Stored data entries:
+++

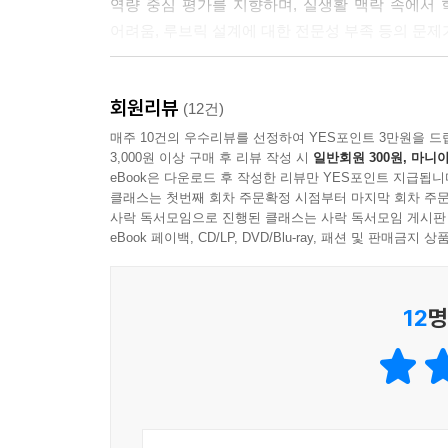
역량 중심 평가를 지향하며, 실생활 맥락 속에서
나. 실험 보고서를 활용한 서논술형 평가
어려움, 루브릭 설계에 대한 전문성 부족 등의 문제
다. 형성평가의 구성
라. 루브릭 작성
2장 평가 설계, 기본 틀을 다지다
마. 총괄평가의 활용
회원리뷰
(12건)
성취기준은 교수·학습과 평가의 전 과정을 일관되
Ⅴ 서논술형 평가 채점과 피드백, AI 비서로 열매를
매주 10건의 우수리뷰를 선정하여 YES포인트 3만원을 드
3,000원 이상 구매 후 리뷰 작성 시
일반회원 300원, 마니아
방법을 선정하는 평가 계획 수립의 일반적인 절차를 
eBook은 다운로드 후 작성한 리뷰만 YES포인트 지급됩니
깊이 이해하고 평가의 타당성과 일관성을 높이는 방
01 AI 도구별 활용 시 고려할 점
클래스는 첫번째 회차 주문확정 시점부터 마지막 회차 주문
가. 스노클(Snorkl)
사락 독서모임으로 진행된 클래스는 사락 독서모임 게시판
3장 서논술형 평가, 새로운 이론적 기반을 세우다
eBook 페이백, CD/LP, DVD/Blu-ray, 패션 및 판매금
나. 클리포(Clipo)
다. 브리스크 티칭(Brisk Teaching)
서논술형 평가의 이론과 실제를 다루며, 교사가
12
명
형성평가와 총괄평가의 관계를 새롭게 해석하고, 
02 AI와 함께 서논술형 평가를 준비하기: 커스터
바로 적용할 수 있는 문항 설계와 사례 중심 지침을
가. 교사로서의 고민들
기반을 다지는 것이 이 장의 목표다.
나. AI를 활용한 수업 준비
다. 수업에서 활용하기
4장 서논술형 평가 설계, AI 비서로 깊이를 더하다
라. 제언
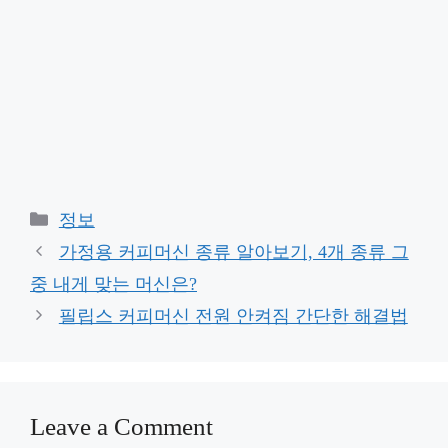
Categories
정보
가정용 커피머신 종류 알아보기, 4개 종류 그
중 내게 맞는 머신은?
필립스 커피머신 전원 안켜짐 간단한 해결법
Leave a Comment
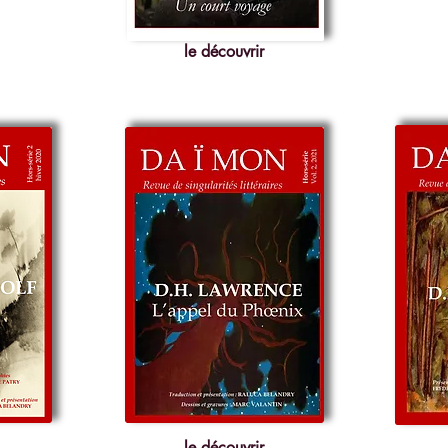
le découvrir
le découvrir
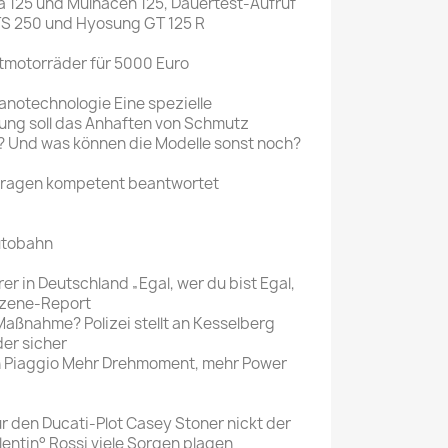
a 125 und Mulhacen 125, Dauertest-Aufruf
S 250 und Hyosung GT 125 R
motorräder für 5000 Euro
Nanotechnologie Eine spezielle
ng soll das Anhaften von Schmutz
? Und was können die Modelle sonst noch?
fragen kompetent beantwortet
utobahn
r in Deutschland „Egal, wer du bist Egal,
Szene-Report
Maßnahme? Polizei stellt an Kesselberg
er sicher
n Piaggio Mehr Drehmoment, mehr Power
r den Ducati-Plot Casey Stoner nickt der
lentin° Rossi viele Sorgen plagen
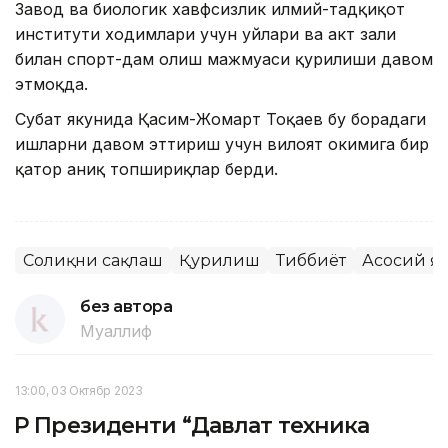
Завод ва биологик хавфсизлик илмий-тадқиқот
институти ходимлари учун уйлари ва акт зали
билан спорт-дам олиш мажмуаси қурилиши давом
этмоқда.
Суҳбат якунида Қасим-Жомарт Тоқаев бу борадаги
ишларни давом эттириш учун вилоят ҳокимига бир
қатор аниқ топшириқлар берди.
Соғлиқни сақлаш
Қурилиш
Тиббиёт
Асосий я
без автора
Муаллиф
13:00, 03 Октябр 2023
ҚР Президенти “Давлат техника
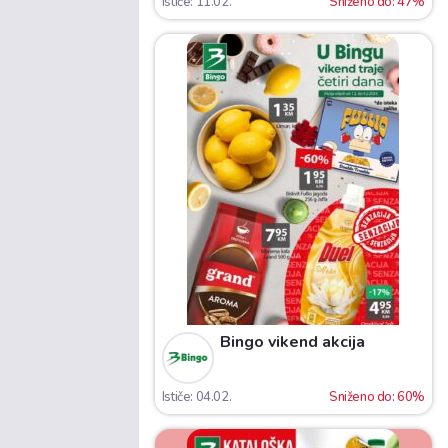
Ističe: 11.02.
Sniženo do: 47%
Bingo vikend akcija
Ističe: 04.02.
Sniženo do: 60%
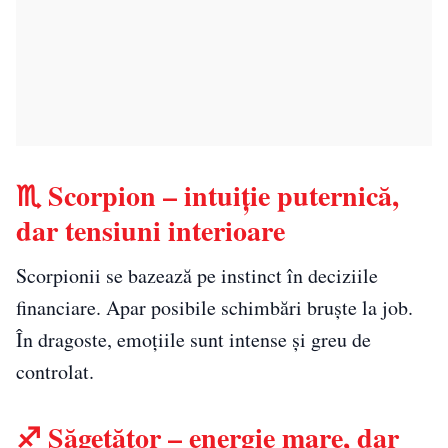
♏ Scorpion – intuiție puternică,
dar tensiuni interioare
Scorpionii se bazează pe instinct în deciziile
financiare. Apar posibile schimbări bruște la job.
În dragoste, emoțiile sunt intense și greu de
controlat.
♐ Săgetător – energie mare, dar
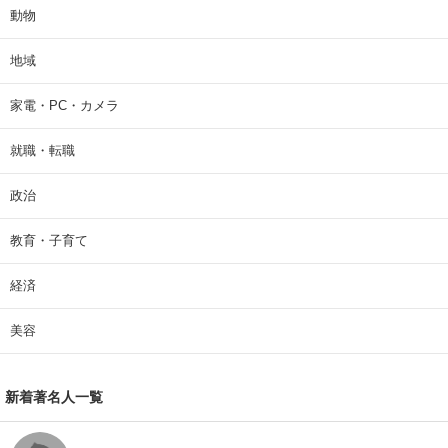
動物
地域
家電・PC・カメラ
就職・転職
政治
教育・子育て
経済
美容
新着著名人一覧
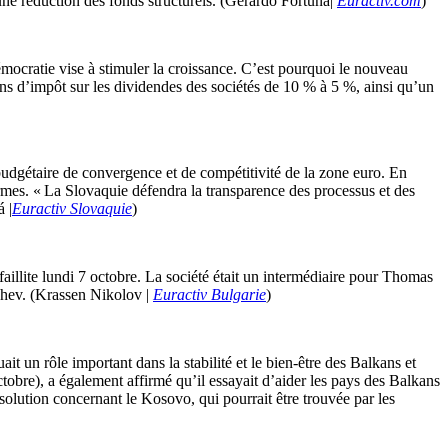
une réduction des fonds structurels. (Gerardo Fortuna|
Euractiv.com
)
ocratie vise à stimuler la croissance. C’est pourquoi le nouveau
ons d’impôt sur les dividendes des sociétés de 10 % à 5 %, ainsi qu’un
budgétaire de convergence et de compétitivité de la zone euro. En
rmes. « La Slovaquie défendra la transparence des processus et des
 |
Euractiv Slovaquie
)
aillite lundi 7 octobre. La société était un intermédiaire pour Thomas
chev. (Krassen Nikolov |
Euractiv Bulgarie
)
t un rôle important dans la stabilité et le bien-être des Balkans et
tobre), a également affirmé qu’il essayait d’aider les pays des Balkans
olution concernant le Kosovo, qui pourrait être trouvée par les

+++

About this exercise. Quote every line of text in the listing above verbatim, and leave the pictures out of your answer.

Answer section.
역량 중심 평가를 지향하며, 실생활 맥락 속에서
나. 실험 보고서를 활용한 서논술형 평가
어려움, 루브릭 설계에 대한 전문성 부족 등의 문제
다. 형성평가의 구성
라. 루브릭 작성
2장 평가 설계, 기본 틀을 다지다
마. 총괄평가의 활용
회원리뷰
(12건)
성취기준은 교수·학습과 평가의 전 과정을 일관되
Ⅴ 서논술형 평가 채점과 피드백, AI 비서로 열매를
매주 10건의 우수리뷰를 선정하여 YES포인트 3만원을 드
3,000원 이상 구매 후 리뷰 작성 시
일반회원 300원, 마니아
방법을 선정하는 평가 계획 수립의 일반적인 절차를 
eBook은 다운로드 후 작성한 리뷰만 YES포인트 지급됩니
깊이 이해하고 평가의 타당성과 일관성을 높이는 방
01 AI 도구별 활용 시 고려할 점
클래스는 첫번째 회차 주문확정 시점부터 마지막 회차 주문
가. 스노클(Snorkl)
사락 독서모임으로 진행된 클래스는 사락 독서모임 게시판
3장 서논술형 평가, 새로운 이론적 기반을 세우다
eBook 페이백, CD/LP, DVD/Blu-ray, 패션 및 판매금
나. 클리포(Clipo)
다. 브리스크 티칭(Brisk Teaching)
서논술형 평가의 이론과 실제를 다루며, 교사가
12
명
형성평가와 총괄평가의 관계를 새롭게 해석하고, 
02 AI와 함께 서논술형 평가를 준비하기: 커스터
바로 적용할 수 있는 문항 설계와 사례 중심 지침을
가. 교사로서의 고민들
기반을 다지는 것이 이 장의 목표다.
나. AI를 활용한 수업 준비
다. 수업에서 활용하기
4장 서논술형 평가 설계, AI 비서로 깊이를 더하다
라. 제언
Categories
정보
가정용 커피머신 종류 알아보기, 4개 종류 그
중 내게 맞는 머신은?
필립스 커피머신 전원 안켜짐 간단한 해결법
Leave a Comment
le découvrir
le découvrir
a 125 und Mulhacen 125, Dauertest-Aufruf
S 250 und Hyosung GT 125 R
motorräder für 5000 Euro
Nanotechnologie Eine spezielle
ng soll das Anhaften von Schmutz
? Und was können die Modelle sonst noch?
fragen kompetent beantwortet
utobahn
r in Deutschland „Egal, wer du bist Egal,
Szene-Report
Maßnahme? Polizei stellt an Kesselberg
er sicher
n Piaggio Mehr Drehmoment, mehr Power
r den Ducati-Plot Casey Stoner nickt der
lentin° Rossi viele Sorgen plagen
Завод ва биологик хавфсизлик илмий-тадқиқот
институти ходимлари учун уйлари ва акт зали
билан спорт-дам олиш мажмуаси қурилиши давом
этмоқда.
Суҳбат якунида Қасим-Жомарт Тоқаев бу борадаги
ишларни давом эттириш учун вилоят ҳокимига бир
қатор аниқ топшириқлар берди.
Соғлиқни сақлаш
Қурилиш
Тиббиёт
Асосий я
без автора
Муаллиф
13:00, 03 Октябр 2023
ҚР Президенти “Давлат техника
Ističe: 11.02.
Sniženo do: 47%
Bingo vikend akcija
Ističe: 04.02.
Sniženo do: 60%
♏ Scorpion – intuiție puternică,
dar tensiuni interioare
Scorpionii se bazează pe instinct în deciziile
financiare. Apar posibile schimbări bruște la job.
În dragoste, emoțiile sunt intense și greu de
controlat.
♐ Săgetător – energie mare, dar
動物
地域
家電・PC・カメラ
就職・転職
政治
教育・子育て
経済
美容
新着著名人一覧
une réduction des fonds structurels. (Gerardo Fortuna|
Euractiv.com
)
ocratie vise à stimuler la croissance. C’est pourquoi le nouveau
ons d’impôt sur les dividendes des sociétés de 10 % à 5 %, ainsi qu’un
budgétaire de convergence et de compétitivité de la zone euro. En
rmes. « La Slovaquie défendra la transparence des processus et des
 |
Euractiv Slovaquie
)
aillite lundi 7 octobre. La société était un intermédiaire pour Thomas
chev. (Krassen Nikolov |
Euractiv Bulgarie
)
t un rôle important dans la stabilité et le bien-être des Balkans et
tobre), a également affirmé qu’il essayait d’aider les pays des Balkans
olution concernant le Kosovo, qui pourrait être trouvée par les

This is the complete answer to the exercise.